WHAT YOU WILL DO
Continue the appendix on DNA extraction and sequencing of wetland bacteria, starting right after its final sentence.

EXTRACT TO READ
Content starts

This study was supported by the Estonian Ministry of Education and Research (grant No. IUT2-16) and by the European Regional Development Fund through Centre of Excellence EcolChange. We thank Saale Truu for assistance with computer graphics.

Author Contributions

Marika Truu, Jaak Truu and Ülo Mander conceived and designed the experiments; Kristjan Oopkaup and Hiie Nõlvak performed the experiments; Kristjan Oopkaup, Hiie Nõlvak, Teele Ligi, Marika Truu and Jens-Konrad Preem analysed the data; Ülo Mander contributed reagents/materials/analysis tools; Kristjan Oopkaup, Marika Truu, Jaak Truu and Hiie Nõlvak wrote the paper.

Conflicts of Interest

The authors declare no conflict of interest.

Appendix A. Bacterial Community Structure and Dynamics in Horizontal Subsurface Flow Constructed Wetland Units Treating Municipal Wastewater

Appendix A.1. DNA Extraction, PCR and Sequencing

As recommended by the manufacturer, the extracted DNA was purified with 5 M NaCl and 100% ethanol, and resuspended in 80 μL of 10 mM Tris buffer. Wastewater influent samples were centrifuged for 15 min at 4000 rpm and DNA from the cell pellet was extracted using a PowerSoil DNA Isolation Kit (Mo Bio Laboratories, Carlsbad, CA, USA). The manufacturer’s protocol was modified by replacing 10 min of vortex treatment with homogenisation of the samples using Precellys® 24 (Bertin Instruments, Montigny-le-Bretonneux, France) at 5000 rpm for 20 s.
Horizontal subsurface flow mesocosm (HSSF MC) microbial community profiling was performed using Illumina® HiSeq 2000 sequencing combinatorial sequence-tagged PCR products. Primers L-V6/R-V6 (Table A1) were used to amplify the bacterial specific V6 hypervariable region of the 16S rRNA gene [33]. The PCR reaction mixture for each sample contained unique primer pair combinations differing from each other by 6 bp long barcode sequences at their 5′ end [79]. Barcodes for primers were created with the Barcrawl programme [80] and met the following requirements: (1) they were as short as possible; (2) the possibility of primer-primer annealing and the formation of “hairpin” structures inside the primers was minimized; (3) in order to facilitate the identification process barcodes differed at least by 3 base pairs. Phusion Hot Start High Fidelity Polymerase (Thermo Fisher Scientific, Waltham, MA, USA) reaction mixture was used to carry out PCR reactions according to the manufacturer’s guidelines. The template concentration in reaction mixture was 0.25–2 ng/μL. The following touchdown PCR programme was used: 3 min of denaturation at 98 °C, 6 thermal cycles of denaturation at 98 °C for 5 s, annealing at 62 °C for 30 s with a reduction of 1 °C every cycle, and extension at 72 °C for 10 s followed by 19 cycles of denaturation at 98 °C for 5 s, annealing at 57 °C, and extension at 72 °C for 10 s. The final extension step was performed at 72 °C for 5 min. For each sample three replicates (20 μL of each) were prepared and pooled. The PCR product concentration for each sample was measured in a 2% agarose gel using a MassRulerTM Express DNA Ladder (Thermo Fisher Scientific) and Quantity One software (Bio-Rad Laboratories, Hercules, CA, USA). PCR products of all samples were pooled in equal proportions and the mixture was cleaned and concentrated (4.5 times) with the NucleoSpin® Extract II kit (MACHEREY-NAGEL GmbH & Co. KG, Düren, Germany), and the final concentration of composite PCR product was measured with Bioanalyzer 2100 (Agilent Technologies, Santa Clara, CA, USA). Preparation of the paired-end DNA library was performed using NEXTflexTM PCR-Free DNA Sequencing Kit (BIOO Scientific Corp., Austin, TX, USA).

Content ends

EXTRACTED RECORDS
Content starts

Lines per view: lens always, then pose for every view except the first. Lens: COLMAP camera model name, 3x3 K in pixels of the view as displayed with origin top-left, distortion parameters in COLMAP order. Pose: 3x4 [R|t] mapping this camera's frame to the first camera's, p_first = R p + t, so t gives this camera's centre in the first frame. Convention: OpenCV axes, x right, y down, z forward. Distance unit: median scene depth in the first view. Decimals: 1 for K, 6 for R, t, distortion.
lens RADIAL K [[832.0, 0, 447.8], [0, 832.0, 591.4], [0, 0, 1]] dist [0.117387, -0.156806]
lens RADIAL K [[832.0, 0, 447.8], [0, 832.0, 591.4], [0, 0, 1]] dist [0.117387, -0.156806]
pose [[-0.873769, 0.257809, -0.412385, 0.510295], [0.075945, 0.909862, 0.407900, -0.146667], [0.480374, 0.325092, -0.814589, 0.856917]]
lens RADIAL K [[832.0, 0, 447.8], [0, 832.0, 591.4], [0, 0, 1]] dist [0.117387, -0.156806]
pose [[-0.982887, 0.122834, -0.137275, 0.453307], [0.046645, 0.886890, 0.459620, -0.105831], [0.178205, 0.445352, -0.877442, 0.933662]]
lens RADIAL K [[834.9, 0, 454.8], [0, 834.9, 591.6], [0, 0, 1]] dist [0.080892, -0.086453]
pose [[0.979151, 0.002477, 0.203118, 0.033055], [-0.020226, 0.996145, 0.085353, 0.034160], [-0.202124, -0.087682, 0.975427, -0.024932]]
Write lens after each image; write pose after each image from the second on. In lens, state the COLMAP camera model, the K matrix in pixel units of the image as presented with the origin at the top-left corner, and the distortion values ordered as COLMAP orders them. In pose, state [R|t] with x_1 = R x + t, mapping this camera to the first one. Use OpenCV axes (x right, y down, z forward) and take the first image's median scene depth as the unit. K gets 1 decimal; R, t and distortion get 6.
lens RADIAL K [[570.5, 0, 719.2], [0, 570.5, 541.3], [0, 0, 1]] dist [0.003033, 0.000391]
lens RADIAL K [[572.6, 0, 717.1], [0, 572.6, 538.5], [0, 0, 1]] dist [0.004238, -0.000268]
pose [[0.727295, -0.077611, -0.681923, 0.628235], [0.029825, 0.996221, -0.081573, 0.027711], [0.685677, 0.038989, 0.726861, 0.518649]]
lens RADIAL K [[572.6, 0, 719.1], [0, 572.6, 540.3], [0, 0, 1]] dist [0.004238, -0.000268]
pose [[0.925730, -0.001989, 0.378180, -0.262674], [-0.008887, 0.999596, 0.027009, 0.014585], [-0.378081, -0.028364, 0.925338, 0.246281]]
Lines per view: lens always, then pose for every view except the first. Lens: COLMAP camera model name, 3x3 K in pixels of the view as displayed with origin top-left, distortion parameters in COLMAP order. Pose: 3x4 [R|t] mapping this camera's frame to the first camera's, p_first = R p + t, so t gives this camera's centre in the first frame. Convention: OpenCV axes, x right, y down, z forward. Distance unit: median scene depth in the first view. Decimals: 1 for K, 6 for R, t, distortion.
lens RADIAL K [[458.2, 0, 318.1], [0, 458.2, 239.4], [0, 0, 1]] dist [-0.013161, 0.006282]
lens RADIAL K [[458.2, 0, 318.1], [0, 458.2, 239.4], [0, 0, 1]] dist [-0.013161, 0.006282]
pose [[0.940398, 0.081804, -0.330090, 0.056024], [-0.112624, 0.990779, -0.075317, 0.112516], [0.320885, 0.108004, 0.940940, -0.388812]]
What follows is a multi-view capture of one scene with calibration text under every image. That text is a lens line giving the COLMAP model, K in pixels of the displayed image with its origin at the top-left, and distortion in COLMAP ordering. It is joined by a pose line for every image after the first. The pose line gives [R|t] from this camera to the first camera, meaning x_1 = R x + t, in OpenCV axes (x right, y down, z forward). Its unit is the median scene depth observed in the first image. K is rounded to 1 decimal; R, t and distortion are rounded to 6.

Content ends

ANSWER TO THE EXERCISE
Appendix A.2. Quantitative PCR

All qPCR amplifications were performed with a RotorGene® Q (QIAGEN, Valencia, CA, USA) in 10 μL of the reaction mixture containing 5 μL of Maxima SYBR Green Master Mix (Thermo Fisher Scientific), 0.4 μM of forward and reverse primer, 1 μL template DNA, and 3.6 μL sterile distilled water. Target genes were quantified using primer pairs and qPCR programmes described in Table 2. All the sample measurements were performed in three and standard curve measurements in four replicates. Three negative controls containing all reaction components, except for template DNA, were run for each qPCR assay. The generated amplicons were controlled by visualization on gel electrophoresis to ensure that the primers did not generate non-specific (not nir genes related) sequences.
The qPCR amplification data were analysed with LinRegPCR programme version 2016.0 [44]. The programme gives amplification efficiency output in the range of 1–2 where 1 corresponds to 0% amplification efficiency and 2 corresponds to 100% amplification efficiency. The recorded amplification efficiencies for 16S rRNA, nirK and nirS in wetland media samples were the following: 1.894 ± 0.034, 1.85 ± 0.043 and 1.476 ± 0.027, respectively, on day 26; 1.811 ± 0.028, 1.814 ± 0.041 and 1.428 ± 0.021 on day 45; 1.733 ± 0.058, 1.814 ± 0.055 and 1.382 ± 0.015 on day 64; 1.816 ± 0.034, 1.764 ± 0.054 and 1.357 ± 0.025 on day 94; and 1.587 ± 0.041, 1.754 ± 0.038 and 1.358 ± 0.016, respectively, on day 150 of the treatment system operation. The 16S rRNA, nirK and nirS amplification efficiencies in influent samples were 1.995 ± 0.032, 1.763 ± 0.049 and 1.341 ± 0.023, respectively. The amplification efficiencies for nirS genes remained quite low despite all optimisation efforts which might result in somewhat larger variance in calculated gene copy numbers compared to other target genes. As systematic differences in amplification efficiencies corresponding to the HSSF MC microbial community successional stages were noted throughout the study, the wetland media samples of each sampling occasion were analysed as separate sample groups. Due to the similarity in amplification efficiencies, the initial wetland media sample was analysed within the day 26 sample group. Since the influent samples did not show such disparity, they were analysed as one sample group.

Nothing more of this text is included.